Search Mocavore

Tuesday, April 22, 2014

Vinegar Vinter


Winter began with me leaching sugar from apples I'd already squeezed the cider from. Then, my juice-aholic neighbor gave me a bunch of de-juiced pulp. Mostly carrot and apple, I think.

Luckily for me, there was plenty of veggie-fruit sugar, and I dumped it in a bin with some artesian well water, snapped on the lid, and walked away for a while. When fermentation slowed down, I strained everything through cheesecloth, put the liquid in the big jar (above), stashed it in a cupboard I rarely open, and walked away for a while.


This is the bacterial mat that made the vinegar. The small light patches are the newborn colonies of mold, I think. The vinegar is ready, and it's time to pull off the mother floccor, strain, and bottle the product before the mold messes it up.


I like the result. Smells as bright as it looks. At about 3.3 pH, it's plenty tangy, and tastes good. I think this one may get really good with aging.

So, it looks like I can continue to wring another product from leftovers of juicing and cider-making. Someone asked where I got the "mother" (the colony of flocculants some people call a SCOBY, used like a sourdough starter to get the ball rolling), but so far I haven't used one. I decided to try an approach that is lazy (or smart), cheap (or frugal), and unambitious (or stoic, maybe zen), and walked away for a while. Unlike beer, where a wild ferment will not yield what beer drinkers want, vinegar makes itself with the microbes ranging free in the Eastside Olympia air.

Wednesday, January 8, 2014

Crapplesauce (better than it sounds)

You can tell this is not stock imagery or a fine foodie foto, because there's some dried up crap on the stove.

Despite my best intentions, I sometimes end up with produce that did its producing months ago. This time around, it was cranberries I got at the Farmers' Market before Thanksgiving, and apples that my master bartering (again, not as bad it sounds) neighbor had decided were too old and dried out for juicing weeks ago when he gave them to me.

Procrastination and a healthy scientific interest in fruit mummification wanted me to just let it be, but frugality and fear of waste animated me, and I decided to combine apples and cranberries. OK, I admit, the cranberries entered the equation when my commitment to drying them waned. Dehydration by way of repeated low-heat oven exposures (while it may work out as the cheap man's way of heating the house), takes too damned long in a Pacific NW Winter.

So, core and chop apples, and toss them in with the cranberries into a pot on the stove. Add a little water, and avoid the temptation to get it done with fast.

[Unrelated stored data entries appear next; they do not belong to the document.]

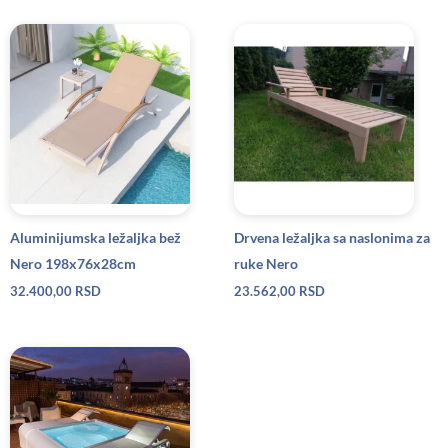
Aluminijumska ležaljka bež
Drvena ležaljka sa naslonima za
Nero 198x76x28cm
ruke Nero
32.400,00
RSD
23.562,00
RSD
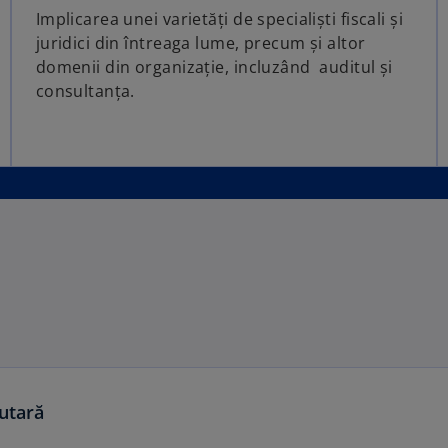
Implicarea unei varietăți de specialiști fiscali și
juridici din întreaga lume, precum și altor
domenii din organizație, incluzând auditul și
consultanța.
tutară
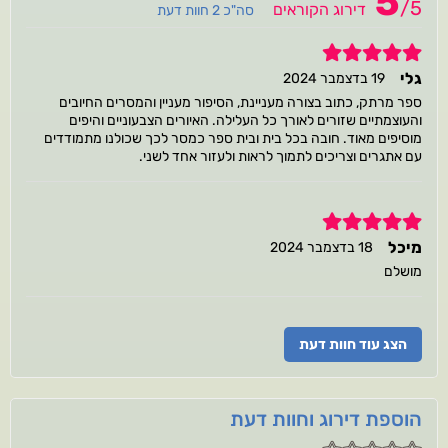
5
/
5
דירוג הקוראים
סה"כ 2 חוות דעת
5
גלי
19 בדצמבר 2024
ספר מרתק, כתוב בצורה מעניינת, הסיפור מעניין והמסרים החיובים
והעוצמתיים שזורים לאורך כל העלילה. האיורים הצבעוניים והיפים
מוסיפים מאוד. חובה בכל בית ובית ספר כמסר לכך שכולנו מתמודדים
עם אתגרים וצריכים לתמוך לראות ולעזור אחד לשני.
5
מיכל
18 בדצמבר 2024
מושלם
הצג עוד חוות דעת
הוספת דירוג וחוות דעת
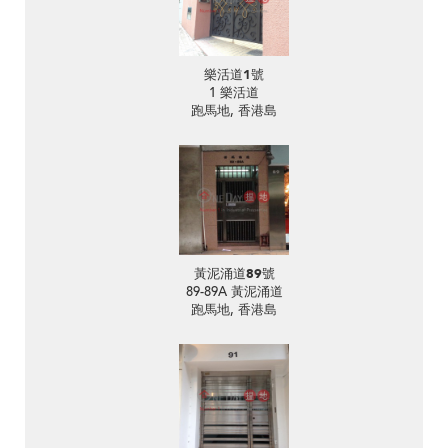
樂活道1號
1 樂活道
跑馬地, 香港島
黃泥涌道89號
89-89A 黃泥涌道
跑馬地, 香港島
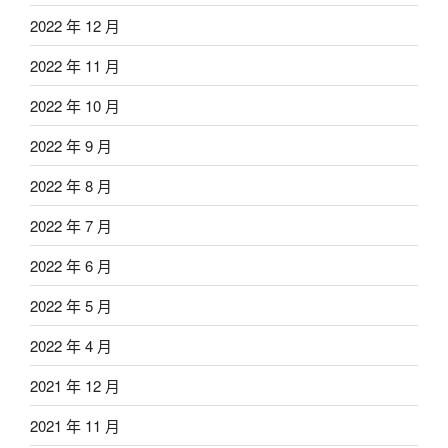
2022 年 12 月
2022 年 11 月
2022 年 10 月
2022 年 9 月
2022 年 8 月
2022 年 7 月
2022 年 6 月
2022 年 5 月
2022 年 4 月
2021 年 12 月
2021 年 11 月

Simmer...add some water...simmerrrr...add a little more waterrrr. Listen to Hendrix (the dude grew up in Washington, so he must've eaten a lot of apples, right?)...stir. Maybe add some more water (yep, them apples was pretty dry).


After a while, the album (Are You Experienced) was over, and the apples still had not broken down, so I brought out maybe my most favorite electric kitchenland appliance ever: the immersion blender. And so red-smeared chunks of apple (complete with their old leathery skin) became the paste you see pictured above. It's amore interesting color than you can see on your screen. The flavor is slightly tart, and I added no sugar, so that in addition to being frugal, I could count myself smug over the healthfulness of this concoction.

I the tradition of the Mocavore Blog, I now offer to the gullible world a recipe for something that does not need a recipe:


Recipe for Crapplesauce (I should find a better name)

Ingredients
Apples - however many you feel like coring and cutting up
Cranberries - enough to turn the apples red
Water - small additions to keep from burning the fruit

Preparation
Combine all of the above and simmer until tinder, adding more water as needed and stirring occasionally. When the apples can be cut easily with your spoon, and you are bored with stirring, blend the cooked fruit until it qualifies as "applesauce," rather than "chunks covered in red."